Nous avons vu le développement de Chat GPT avec ses soupçons de potentiels dangers. Lorsque ces technologies entameront leur vitesse de croisière, quelle serait encore la place de l’humain ?
L’évolution rapide des technologies, y compris des modèles de langage comme ChatGPT, soulève des questions importantes sur la place de l’humain dans un monde de plus en plus automatisé et axé sur l’IA. Il est important de noter que la place de l’humain dépendra largement de la manière dont la société choisit de développer, d’adopter et de réglementer ces technologies. Une approche équilibrée qui favorise la collaboration entre l’homme et la machine, tout en maintenant un contrôle éthique et une responsabilité humaine, pourrait être cruciale pour assurer un avenir positif.
[…] mise en place de réglementations appropriées, une transparence accrue et une collaboration étroite entre les secteurs public et privé.

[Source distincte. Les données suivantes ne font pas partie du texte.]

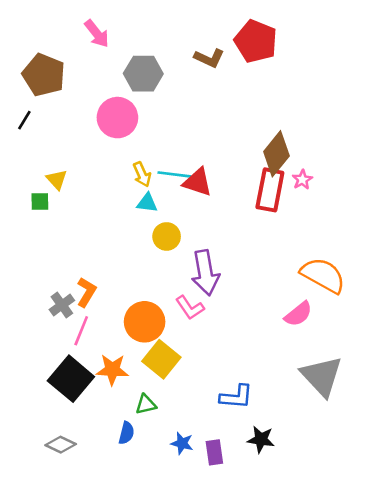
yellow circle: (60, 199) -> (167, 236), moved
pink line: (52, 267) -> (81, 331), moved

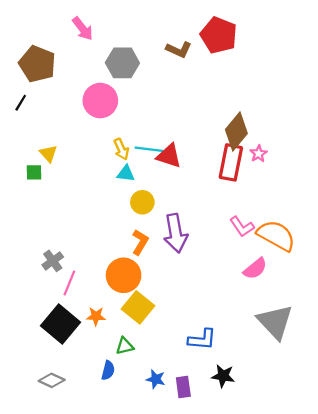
orange L-shape: (86, 292) -> (140, 242), moved
pink L-shape: (190, 308) -> (242, 227), moved
orange star: (112, 370) -> (96, 316), size x0.7

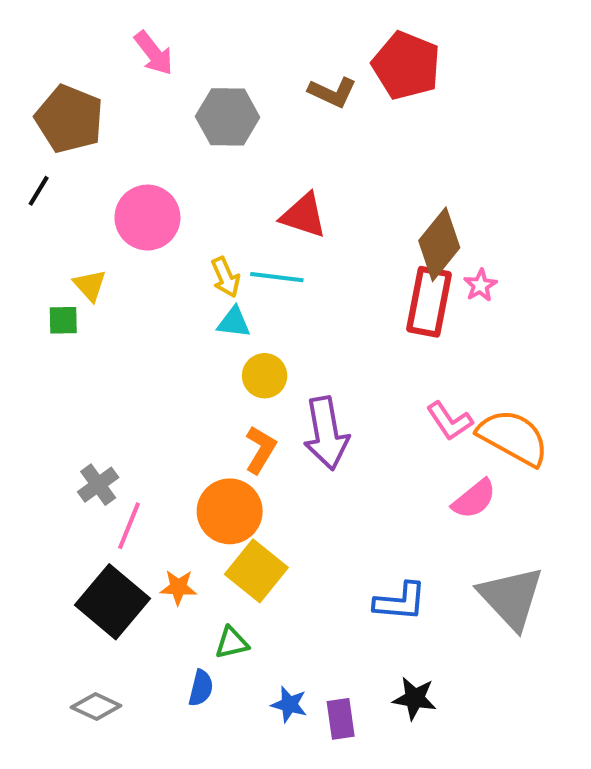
pink circle: (100, 101) -> (147, 218), moved
red triangle: (169, 156) -> (304, 215), moved
blue L-shape: (202, 339) -> (400, 602), moved

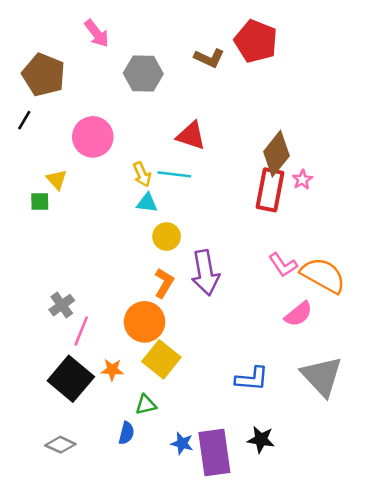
purple rectangle: (341, 719) -> (214, 452), size x1.8

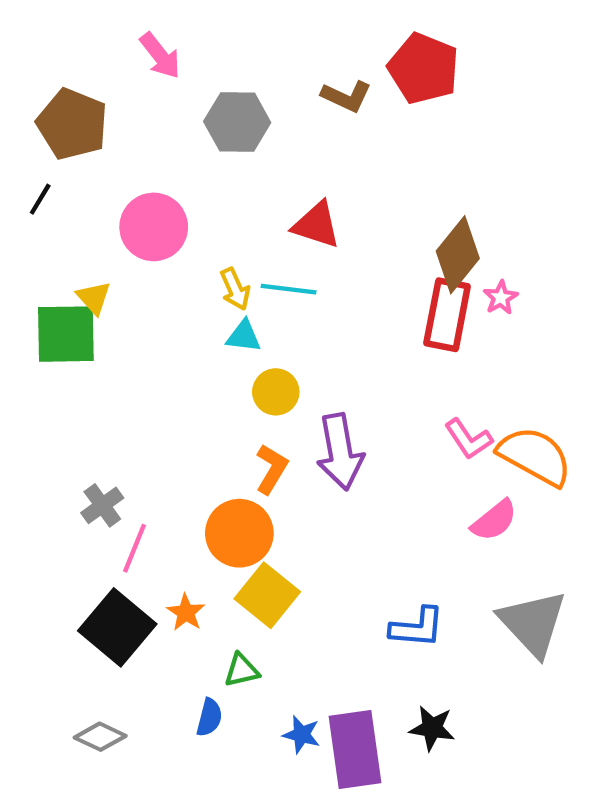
green square: (40, 202) -> (66, 334), size x2.0
orange star: (112, 370) -> (186, 612), turned 30

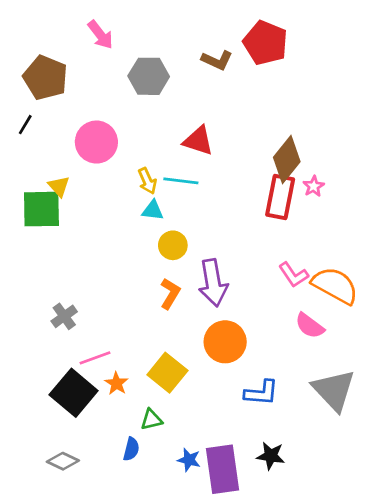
pink semicircle: (494, 520) -> (310, 326), turned 76
orange circle: (239, 533) -> (225, 342), moved
pink line: (134, 548) -> (95, 358), moved, turned 48

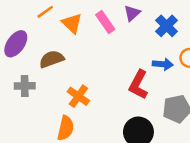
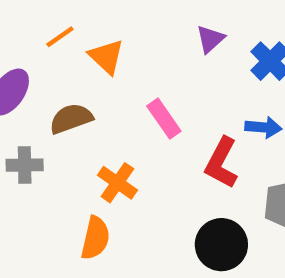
pink rectangle: (105, 22) -> (164, 119), moved

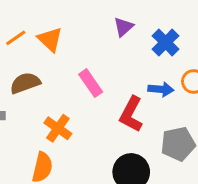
orange line: (60, 37) -> (16, 38), moved

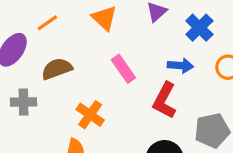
orange triangle: (50, 39) -> (104, 18), moved
blue arrow: (161, 89) -> (180, 66), moved

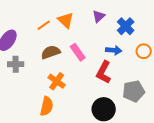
orange line: (47, 23) -> (44, 25), moved
brown semicircle: (57, 69) -> (51, 52), moved
gray cross: (24, 102) -> (16, 64), moved

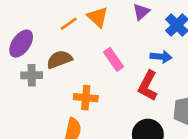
brown semicircle: (51, 52) -> (59, 59), moved
orange cross: (57, 81) -> (86, 98), turned -30

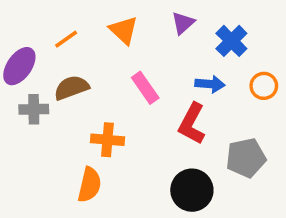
orange line: (69, 24) -> (66, 39), moved

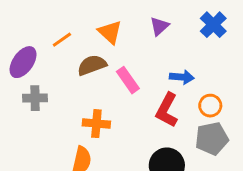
blue cross: (231, 41) -> (213, 25), moved
orange circle: (264, 86) -> (210, 106), moved
brown semicircle: (71, 88) -> (92, 65), moved

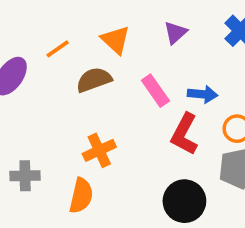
pink rectangle: (128, 80) -> (155, 91), moved
gray cross: (35, 98) -> (25, 176), moved
orange cross: (96, 124) -> (99, 150), turned -30

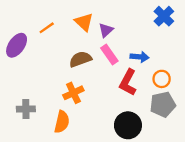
purple triangle: (175, 33) -> (106, 30), moved
brown semicircle: (94, 80) -> (80, 59), moved

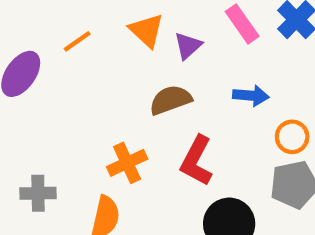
pink rectangle: (109, 55) -> (242, 24), moved
brown semicircle: (80, 59) -> (171, 100), moved
red L-shape: (128, 82) -> (197, 161), moved

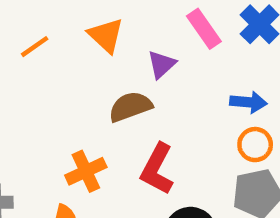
purple triangle: (188, 46) -> (162, 64), moved
blue arrow: (251, 96) -> (248, 102), moved

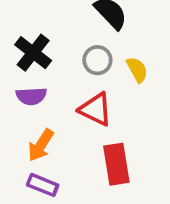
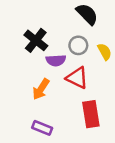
purple semicircle: (31, 96) -> (56, 60), moved
orange arrow: (41, 145) -> (41, 89), moved

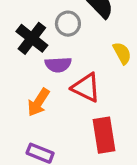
gray circle: (78, 45) -> (68, 24), moved

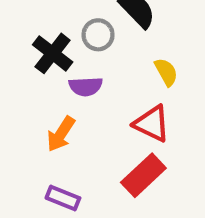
red triangle: (86, 88) -> (152, 124), moved
red rectangle: (104, 135) -> (143, 175), turned 56

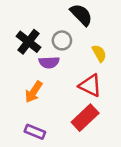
gray circle: (98, 35) -> (62, 40), moved

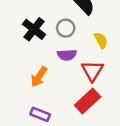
purple semicircle: (49, 62) -> (67, 55), moved
red triangle: (90, 85) -> (92, 71), turned 35

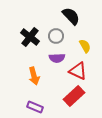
red triangle: (92, 71) -> (78, 71), turned -36
orange arrow: (39, 77) -> (34, 76), turned -48

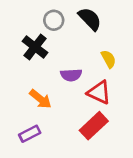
gray circle: (56, 36) -> (54, 20), moved
orange arrow: (34, 76) -> (40, 99), turned -36
purple rectangle: (35, 107) -> (30, 134), moved, turned -49

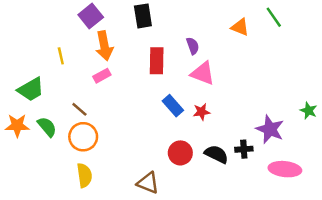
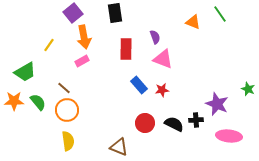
yellow line: (61, 56) -> (49, 45), turned 48

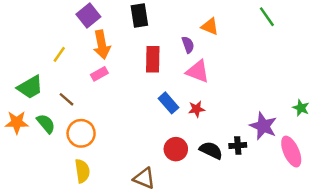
orange triangle: (193, 22) -> (210, 26), moved
brown line: (64, 88) -> (67, 99), moved
pink ellipse: (229, 136) -> (291, 152), moved, turned 60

La convergence de l’IA et du Big Data ouvre des perspectives innovantes, améliorant la prise de décision et l’efficacité opérationnelle dans divers domaines. Ces technologies transforment profondément les méthodes de fonctionnement des entreprises et les interactions individuelles avec les services. Bien que l’IA et le Big Data présentent d’énormes opportunités, il est crucial de gérer de manière responsable les défis associés afin de maximiser les avantages tout en réduisant les risques. Cela exige la mise en place de réglementations appropriées, une transparence accrue et une collaboration étroite entre les secteurs public et privé.
L’adaptation à l’IA et au Big Data nécessite une approche proactive axée sur l’apprentissage continu, la collaboration technologique, la gestion des risques et la création d’opportunités nouvelles. Il est essentiel que cette transition soit guidée par des principes éthiques afin d’assurer un impact positif sur la société dans son ensemble.
Michaël Tchokpodo
Qui est Igor Hounzandji ?
Actuellement en poste en tant que Directeur scientifique à l’Agence francophone de l’intelligence artificielle (AFRIA), M. Ablo Paul Igor Hounzandji a consacré une part significative de sa carrière à la recherche scientifique, ayant exercé au Maroc (RCS), en France (INRA), en Belgique (UCL) et au Canada (UQAT). M. Hounzandji est également à la tête, Group-CEO, de trois entreprises basées à Madagascar, au Québec et au Bénin, et spécialisées dans les solutions numériques et la science des données.